DALEY: This is a huge scientific advance. Once we learn how to harness their power, they could actually be used in cell replacement therapies.
STEIN: Therapies that could one day treat many diseases. But the work is also drawing a lot of criticism for lots of reasons. First of all, the Oregon researchers compensated women financially to donate eggs for the experiments, something long considered ethically questionable. And even more than that, the research involved creating and destroying embryos.
For people who believe an embryo has the same moral standing as a human being, that's morally repugnant. Daniel Sulmasy is a professor of medicine and bioethics at the University of Chicago.
DANIEL SULMASY: Deliberately creating a human being with the sole purpose of destroying that human being, even for a good purpose, I'm of the school that thinks that that's morally wrong no matter how much good could come of it.

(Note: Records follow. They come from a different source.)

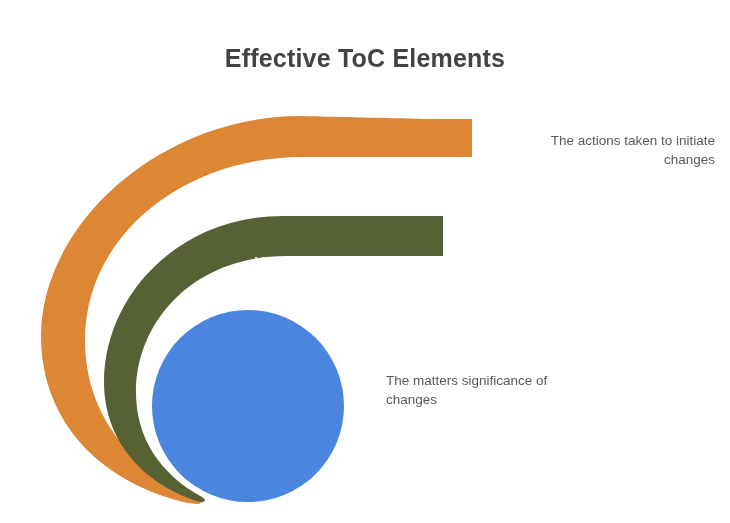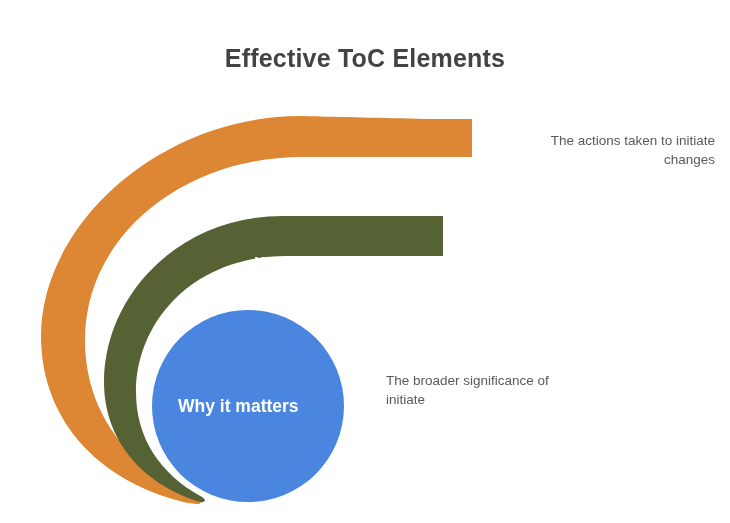--- a/index.html
+++ b/index.html
@@ -41,7 +41,7 @@
   .band-label {
     position: absolute;
     color: #ffffff;
-    font-weight: bold;
+    font-weight: normal;
     font-size: 17.5px;
     font-family: "Liberation Sans", sans-serif;
     white-space: nowrap;

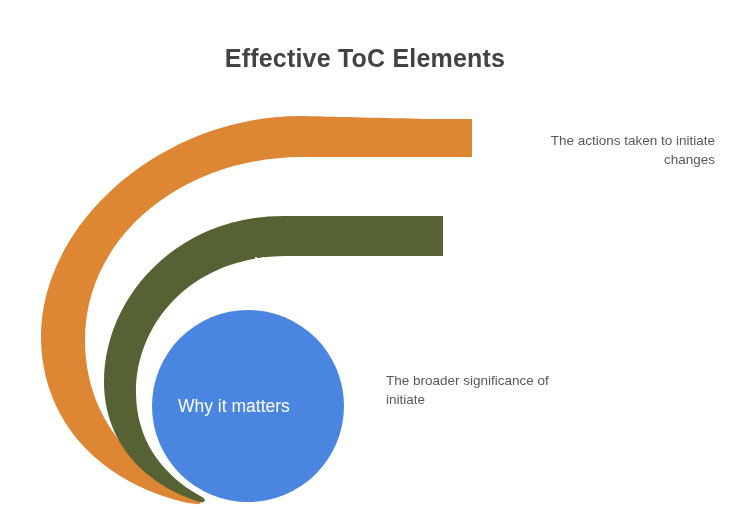--- a/index.html
+++ b/index.html
@@ -115,7 +115,7 @@
   <div class="desc" id="desc-do">The actions taken to initiate changes</div>
 
 
-  <div class="desc" id="desc-why">The broader significance of initiate</div>
+  <div class="desc" id="desc-why">The matters significance of changes</div>
 
 </div>
 

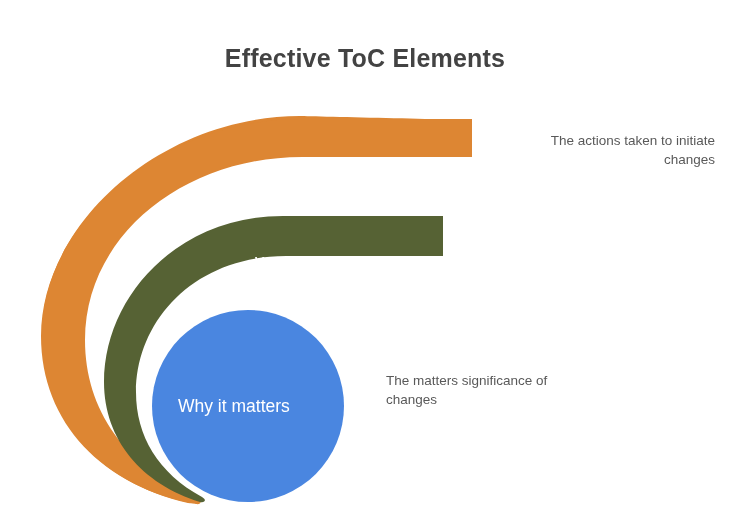--- a/index.html
+++ b/index.html
@@ -110,7 +110,6 @@
 
   <div class="band-label" id="label-chg">What changes</div>
 
-  <div class="band-label" id="label-why">Why it matters</div>
 
   <div class="desc" id="desc-do">The actions taken to initiate changes</div>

STEIN: And there's even bigger concerns. The techniques Mitalipov used are basically the same that were developed the same as Dolly the sheep. So that raises the specter that they could be used to try to clone a human being. After all, Mitalipov created embryos that reached the same stage of development as embryos that are routinely used to make babies at IVF clinics.
SULMASY: This raises serious problems because it is the first actual human cloning. We already know there are people out there who are itching to be able to be the first to bring a cloned human being to birth. And I think it's going to happen.
STEIN: Now, Mitalipov dismisses those concerns. He says the embryos he created are not the equivalent of a human being because they were not fertilized naturally. And his experiments with monkeys indicate it's unlikely that they could ever develop into a healthy baby.
MITALIPOV: The procedures that we developed actually are very efficient to make stem cells, but it's unlikely that this will be very useful for kind of reproductive cloning.
STEIN: Other researchers agree and stem cell pioneer John Gearhart says the possible benefits of the research outweigh the concerns.
GEARHART: I think that where you have a situation where you have patients that are in need of some type of therapy and none is available, where you can improve their quality of life tremendously through this kind of technology, I personally believe that it is ethical to use material like this.
STEIN: The scientists acknowledge that it will be years before anyone knows whether this step will actually turn into treatments that might help patients. In the meantime, it's clear that the intense debate over embryonic stem cells is far from over. Rob Stein, NPR News.